Ein kalifornischer Milchbauer hat einen Elektro-Lkw mit einem alternativen Antrieb im Do it yourself-Verfahren gebaut. Das 15 Tonnen schwere Gefährt der Straus Family Creamery in Petaluma wird von Rinderdung angetrieben. Das ist naheliegend, denn davon hat das Unternehmen genug. In seinen Ställen stehen 300 Milchkühe, die täglich 15.000 Liter Mist hinterlassen. Eine Biogasanlage macht daraus Kompost sowie Methan. Aus dem Gas wird Strom gewonnen, der schließlich die Akkus des Elektro-Lkws speist.

Acht Jahre Arbeit und 130.000 US-Dollar (umgerechnet rund 110.000 Euro) stecken in dem Projekt, an dem auch ein örtlicher Elektriker beteiligt war. Das Ergebnis der Zusammenarbeit setzt die Straus Family Creamery als Futterfahrzeug ein. Der nächste Schritt soll ein mit Rinderdung fahrender Lieferwagen werden. Damit will das Unternehmen künftig Bio-Milch, Speiseeis, Joghurt und Butter ausfahren.

Ökologie und politischer Druck

Seit 1994 setzt die Straus Family Creamery auf ökologisch hergestellte Erzeugnisse. Der Elektro-Lkw auf Biobasis passt damit zum umweltfreundlichen Image. Aber ganz freiwillig ist seine Entwicklung nicht. Die kalifornischen Milchviehhalter stehen unter dem Druck, die Methanemissionen gemäß den neuen Treibhausgasreduktionsgesetzen des Landes zu senken.
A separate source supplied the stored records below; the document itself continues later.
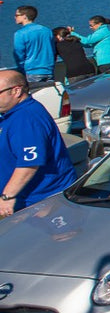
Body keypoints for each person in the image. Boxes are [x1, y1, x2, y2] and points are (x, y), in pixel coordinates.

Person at [0, 70, 78, 218]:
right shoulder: (11, 114)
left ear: (16, 91)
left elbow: (29, 163)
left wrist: (7, 197)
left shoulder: (27, 118)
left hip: (42, 203)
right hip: (27, 199)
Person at [12, 6, 55, 86]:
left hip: (32, 72)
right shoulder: (47, 30)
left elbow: (19, 54)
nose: (14, 17)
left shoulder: (20, 33)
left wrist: (22, 71)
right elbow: (52, 50)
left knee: (35, 96)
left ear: (24, 16)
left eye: (17, 15)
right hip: (48, 70)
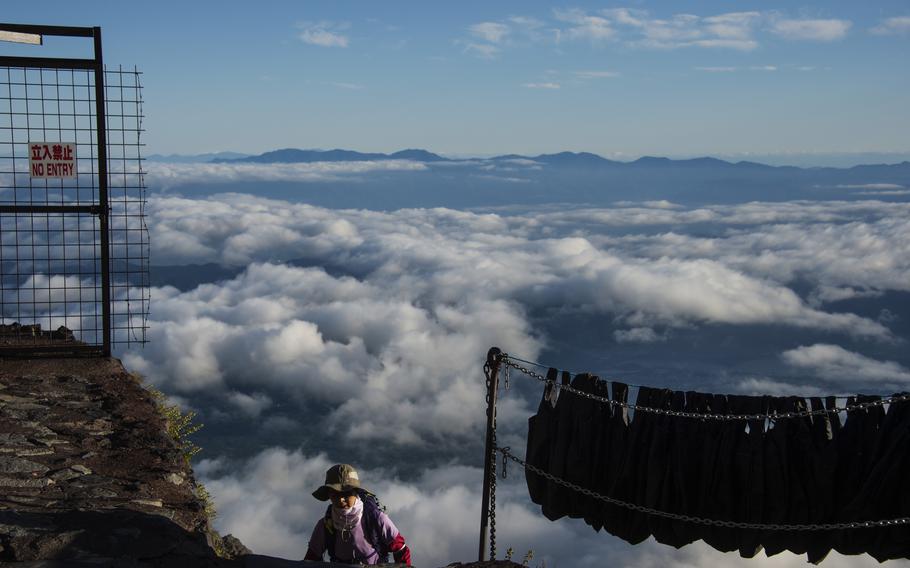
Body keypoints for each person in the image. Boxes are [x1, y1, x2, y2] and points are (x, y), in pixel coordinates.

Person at [304, 463, 412, 565]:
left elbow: (400, 549)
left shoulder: (376, 518)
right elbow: (311, 558)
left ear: (356, 493)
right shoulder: (325, 525)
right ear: (329, 495)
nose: (341, 499)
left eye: (346, 494)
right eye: (335, 494)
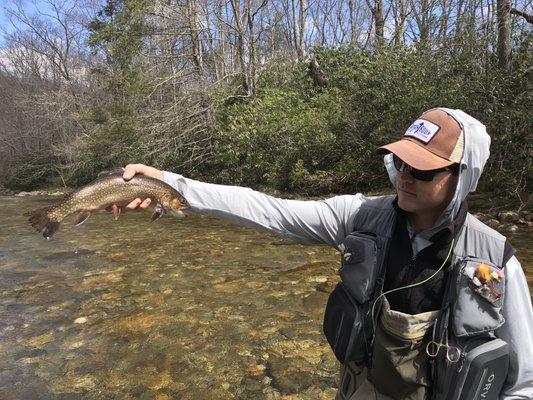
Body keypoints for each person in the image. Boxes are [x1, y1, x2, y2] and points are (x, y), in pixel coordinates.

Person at [113, 108, 533, 399]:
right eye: (401, 163)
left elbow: (523, 384)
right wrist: (170, 185)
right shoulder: (360, 216)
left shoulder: (497, 262)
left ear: (463, 177)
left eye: (423, 169)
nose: (405, 177)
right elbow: (269, 210)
Die sehen vor, bis 2030 den Ausstoß des Gases deutlich zu mindern. Gelingen soll das vornehmlich mit seiner Transformation in elektrische Energie. Doch hat der mit Rinderdung angetriebene Elektro-Lkw für die Straus Family Creamery auch einen handfesten finanziellen Vorteil. Mit der Technik will der Milchproduzent jährlich 10.000 Dollar an Treibstoff und Wartungskosten sparen.